(Data items)
---------------

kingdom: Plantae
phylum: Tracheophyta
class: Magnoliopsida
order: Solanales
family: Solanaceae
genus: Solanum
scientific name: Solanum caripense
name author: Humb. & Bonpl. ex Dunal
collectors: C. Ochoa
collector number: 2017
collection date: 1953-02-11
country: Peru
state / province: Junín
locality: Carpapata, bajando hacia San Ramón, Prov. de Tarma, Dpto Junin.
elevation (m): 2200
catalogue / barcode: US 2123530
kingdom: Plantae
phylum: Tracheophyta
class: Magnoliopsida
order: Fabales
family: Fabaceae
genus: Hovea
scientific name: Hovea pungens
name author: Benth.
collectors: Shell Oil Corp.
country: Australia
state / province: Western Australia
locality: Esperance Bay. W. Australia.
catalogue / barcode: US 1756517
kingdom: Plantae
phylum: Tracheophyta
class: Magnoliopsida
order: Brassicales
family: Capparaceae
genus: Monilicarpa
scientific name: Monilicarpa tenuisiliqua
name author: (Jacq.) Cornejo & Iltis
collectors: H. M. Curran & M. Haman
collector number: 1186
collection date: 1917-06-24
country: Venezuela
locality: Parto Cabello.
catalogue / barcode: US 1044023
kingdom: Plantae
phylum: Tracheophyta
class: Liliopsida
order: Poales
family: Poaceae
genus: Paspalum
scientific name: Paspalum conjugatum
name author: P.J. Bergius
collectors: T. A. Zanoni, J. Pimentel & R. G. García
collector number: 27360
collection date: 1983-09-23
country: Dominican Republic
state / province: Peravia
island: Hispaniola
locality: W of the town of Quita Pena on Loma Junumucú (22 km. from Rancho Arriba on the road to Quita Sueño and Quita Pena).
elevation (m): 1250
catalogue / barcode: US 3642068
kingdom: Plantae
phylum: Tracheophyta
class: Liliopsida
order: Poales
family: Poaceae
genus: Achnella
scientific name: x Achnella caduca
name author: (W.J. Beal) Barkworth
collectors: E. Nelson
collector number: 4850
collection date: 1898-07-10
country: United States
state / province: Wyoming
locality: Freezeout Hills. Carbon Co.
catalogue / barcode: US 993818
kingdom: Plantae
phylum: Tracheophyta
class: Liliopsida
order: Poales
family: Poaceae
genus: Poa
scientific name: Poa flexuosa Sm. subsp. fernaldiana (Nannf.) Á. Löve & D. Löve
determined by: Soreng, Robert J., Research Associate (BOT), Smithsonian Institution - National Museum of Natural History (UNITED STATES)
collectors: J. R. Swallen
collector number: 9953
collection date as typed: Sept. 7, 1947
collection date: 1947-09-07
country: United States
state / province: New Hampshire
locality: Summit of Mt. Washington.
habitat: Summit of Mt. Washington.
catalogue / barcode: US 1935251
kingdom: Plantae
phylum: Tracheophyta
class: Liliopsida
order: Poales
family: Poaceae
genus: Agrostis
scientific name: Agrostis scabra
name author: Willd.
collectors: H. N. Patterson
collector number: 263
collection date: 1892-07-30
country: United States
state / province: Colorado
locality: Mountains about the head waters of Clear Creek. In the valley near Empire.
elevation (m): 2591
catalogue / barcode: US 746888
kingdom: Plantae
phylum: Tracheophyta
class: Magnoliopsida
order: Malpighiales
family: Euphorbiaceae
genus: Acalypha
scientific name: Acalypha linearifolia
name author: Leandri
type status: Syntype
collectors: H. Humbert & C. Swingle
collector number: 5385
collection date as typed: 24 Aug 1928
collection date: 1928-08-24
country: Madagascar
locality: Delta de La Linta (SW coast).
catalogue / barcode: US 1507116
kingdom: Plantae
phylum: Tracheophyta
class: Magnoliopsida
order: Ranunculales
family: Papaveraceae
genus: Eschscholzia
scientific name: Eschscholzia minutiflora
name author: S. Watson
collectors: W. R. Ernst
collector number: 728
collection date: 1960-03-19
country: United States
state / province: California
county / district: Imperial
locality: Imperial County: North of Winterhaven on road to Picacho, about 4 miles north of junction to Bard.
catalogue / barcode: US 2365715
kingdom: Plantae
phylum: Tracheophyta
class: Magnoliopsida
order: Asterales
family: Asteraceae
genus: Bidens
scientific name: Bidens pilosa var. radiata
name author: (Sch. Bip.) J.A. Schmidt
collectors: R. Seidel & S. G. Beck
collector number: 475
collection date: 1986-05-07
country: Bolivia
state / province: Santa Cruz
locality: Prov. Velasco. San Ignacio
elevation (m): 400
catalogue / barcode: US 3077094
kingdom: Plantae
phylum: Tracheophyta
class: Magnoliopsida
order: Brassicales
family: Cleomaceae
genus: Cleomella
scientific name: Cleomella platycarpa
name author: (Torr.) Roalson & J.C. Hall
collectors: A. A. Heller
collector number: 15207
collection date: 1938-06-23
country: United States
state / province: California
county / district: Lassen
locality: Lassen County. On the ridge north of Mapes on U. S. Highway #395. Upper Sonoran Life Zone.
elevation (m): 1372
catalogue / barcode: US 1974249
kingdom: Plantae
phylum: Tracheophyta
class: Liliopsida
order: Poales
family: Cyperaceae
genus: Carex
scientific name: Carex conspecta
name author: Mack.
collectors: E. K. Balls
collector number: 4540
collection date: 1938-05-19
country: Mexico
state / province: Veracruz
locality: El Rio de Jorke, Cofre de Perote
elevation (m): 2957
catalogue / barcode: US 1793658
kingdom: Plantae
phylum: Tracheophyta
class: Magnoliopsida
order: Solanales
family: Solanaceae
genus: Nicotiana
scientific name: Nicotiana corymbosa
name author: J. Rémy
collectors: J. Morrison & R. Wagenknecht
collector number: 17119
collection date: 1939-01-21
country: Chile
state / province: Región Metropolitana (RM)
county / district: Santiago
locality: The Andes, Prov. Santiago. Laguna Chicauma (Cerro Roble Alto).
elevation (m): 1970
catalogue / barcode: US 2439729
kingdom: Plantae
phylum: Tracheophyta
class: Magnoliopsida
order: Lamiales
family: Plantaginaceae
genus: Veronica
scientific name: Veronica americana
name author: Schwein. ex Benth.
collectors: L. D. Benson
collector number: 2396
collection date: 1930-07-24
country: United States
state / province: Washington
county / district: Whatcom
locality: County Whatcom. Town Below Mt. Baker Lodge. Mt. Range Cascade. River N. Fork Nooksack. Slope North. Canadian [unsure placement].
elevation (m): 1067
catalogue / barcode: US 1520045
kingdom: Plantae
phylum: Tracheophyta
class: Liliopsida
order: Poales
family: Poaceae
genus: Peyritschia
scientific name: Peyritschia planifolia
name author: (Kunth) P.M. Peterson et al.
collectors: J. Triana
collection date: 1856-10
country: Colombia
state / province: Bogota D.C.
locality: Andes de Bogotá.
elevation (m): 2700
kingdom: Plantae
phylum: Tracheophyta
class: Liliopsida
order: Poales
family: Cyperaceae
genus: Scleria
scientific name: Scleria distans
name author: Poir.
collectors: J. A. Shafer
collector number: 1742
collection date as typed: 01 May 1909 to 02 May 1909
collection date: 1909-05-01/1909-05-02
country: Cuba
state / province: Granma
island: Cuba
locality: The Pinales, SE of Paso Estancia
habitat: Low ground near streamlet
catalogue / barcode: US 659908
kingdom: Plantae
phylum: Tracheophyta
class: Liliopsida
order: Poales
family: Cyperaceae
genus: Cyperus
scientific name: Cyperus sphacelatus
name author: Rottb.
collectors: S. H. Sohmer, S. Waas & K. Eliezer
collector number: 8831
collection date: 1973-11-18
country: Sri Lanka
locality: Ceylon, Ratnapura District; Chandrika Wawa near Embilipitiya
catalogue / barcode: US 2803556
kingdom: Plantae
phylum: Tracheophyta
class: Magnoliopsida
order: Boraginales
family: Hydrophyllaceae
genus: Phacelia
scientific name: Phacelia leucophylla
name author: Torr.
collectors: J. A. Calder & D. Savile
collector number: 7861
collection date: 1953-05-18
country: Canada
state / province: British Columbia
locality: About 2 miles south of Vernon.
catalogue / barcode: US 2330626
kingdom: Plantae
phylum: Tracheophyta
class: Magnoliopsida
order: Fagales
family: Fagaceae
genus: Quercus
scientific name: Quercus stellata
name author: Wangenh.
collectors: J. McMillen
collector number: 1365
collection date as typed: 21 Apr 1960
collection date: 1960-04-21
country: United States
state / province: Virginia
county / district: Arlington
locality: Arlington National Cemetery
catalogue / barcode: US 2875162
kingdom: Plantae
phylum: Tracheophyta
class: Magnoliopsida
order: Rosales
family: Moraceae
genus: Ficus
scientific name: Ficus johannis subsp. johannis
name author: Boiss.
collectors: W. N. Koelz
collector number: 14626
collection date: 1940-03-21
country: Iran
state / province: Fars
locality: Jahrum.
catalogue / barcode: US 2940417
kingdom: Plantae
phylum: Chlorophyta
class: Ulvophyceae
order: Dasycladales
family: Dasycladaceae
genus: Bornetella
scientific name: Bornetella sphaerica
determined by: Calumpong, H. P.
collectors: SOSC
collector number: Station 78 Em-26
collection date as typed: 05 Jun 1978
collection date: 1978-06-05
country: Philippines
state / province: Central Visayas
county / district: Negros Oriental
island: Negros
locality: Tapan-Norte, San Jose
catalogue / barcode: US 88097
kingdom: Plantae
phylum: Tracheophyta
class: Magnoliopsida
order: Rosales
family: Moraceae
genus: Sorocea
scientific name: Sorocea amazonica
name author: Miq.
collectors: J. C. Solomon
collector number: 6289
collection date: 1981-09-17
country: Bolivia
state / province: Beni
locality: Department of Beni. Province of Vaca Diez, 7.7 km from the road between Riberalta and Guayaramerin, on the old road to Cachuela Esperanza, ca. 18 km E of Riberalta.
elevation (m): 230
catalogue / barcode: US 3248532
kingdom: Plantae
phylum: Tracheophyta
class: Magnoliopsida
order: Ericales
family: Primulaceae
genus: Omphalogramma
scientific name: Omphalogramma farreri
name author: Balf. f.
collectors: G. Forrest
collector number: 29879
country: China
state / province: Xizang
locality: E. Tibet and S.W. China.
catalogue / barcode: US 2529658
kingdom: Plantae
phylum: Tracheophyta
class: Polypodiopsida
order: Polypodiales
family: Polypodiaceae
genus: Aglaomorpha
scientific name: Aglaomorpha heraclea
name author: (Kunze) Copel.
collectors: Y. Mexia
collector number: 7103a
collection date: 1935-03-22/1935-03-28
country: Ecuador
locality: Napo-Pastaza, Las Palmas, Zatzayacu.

---------------

## Directions for this task:
Convert the stretch of material from the line containing "collection date: 1953-05-18" through the line containing "state / province: Beni" into a two-column CSV with the headers field and value. Give one row per line, put each entry in its own quoted field, and replace any line breaks with spaces.

## Worked answer:
field,value
"collection date:","1953-05-18"
"country:","Canada"
"state / province:","British Columbia"
"locality:","About 2 miles south of Vernon."
"catalogue / barcode:","US 2330626"
"kingdom:","Plantae"
"phylum:","Tracheophyta"
"class:","Magnoliopsida"
"order:","Fagales"
"family:","Fagaceae"
"genus:","Quercus"
"scientific name:","Quercus stellata"
"name author:","Wangenh."
"collectors:","J. McMillen"
"collector number:","1365"
"collection date as typed:","21 Apr 1960"
"collection date:","1960-04-21"
"country:","United States"
"state / province:","Virginia"
"county / district:","Arlington"
"locality:","Arlington National Cemetery"
"catalogue / barcode:","US 2875162"
"kingdom:","Plantae"
"phylum:","Tracheophyta"
"class:","Magnoliopsida"
"order:","Rosales"
"family:","Moraceae"
"genus:","Ficus"
"scientific name:","Ficus johannis subsp. johannis"
"name author:","Boiss."
"collectors:","W. N. Koelz"
"collector number:","14626"
"collection date:","1940-03-21"
"country:","Iran"
"state / province:","Fars"
"locality:","Jahrum."
"catalogue / barcode:","US 2940417"
"kingdom:","Plantae"
"phylum:","Chlorophyta"
"class:","Ulvophyceae"
"order:","Dasycladales"
"family:","Dasycladaceae"
"genus:","Bornetella"
"scientific name:","Bornetella sphaerica"
"determined by:","Calumpong, H. P."
"collectors:","SOSC"
"collector number:","Station 78 Em-26"
"collection date as typed:","05 Jun 1978"
"collection date:","1978-06-05"
"country:","Philippines"
"state / province:","Central Visayas"
"county / district:","Negros Oriental"
"island:","Negros"
"locality:","Tapan-Norte, San Jose"
"catalogue / barcode:","US 88097"
"kingdom:","Plantae"
"phylum:","Tracheophyta"
"class:","Magnoliopsida"
"order:","Rosales"
"family:","Moraceae"
"genus:","Sorocea"
"scientific name:","Sorocea amazonica"
"name author:","Miq."
"collectors:","J. C. Solomon"
"collector number:","6289"
"collection date:","1981-09-17"
"country:","Bolivia"
"state / province:","Beni"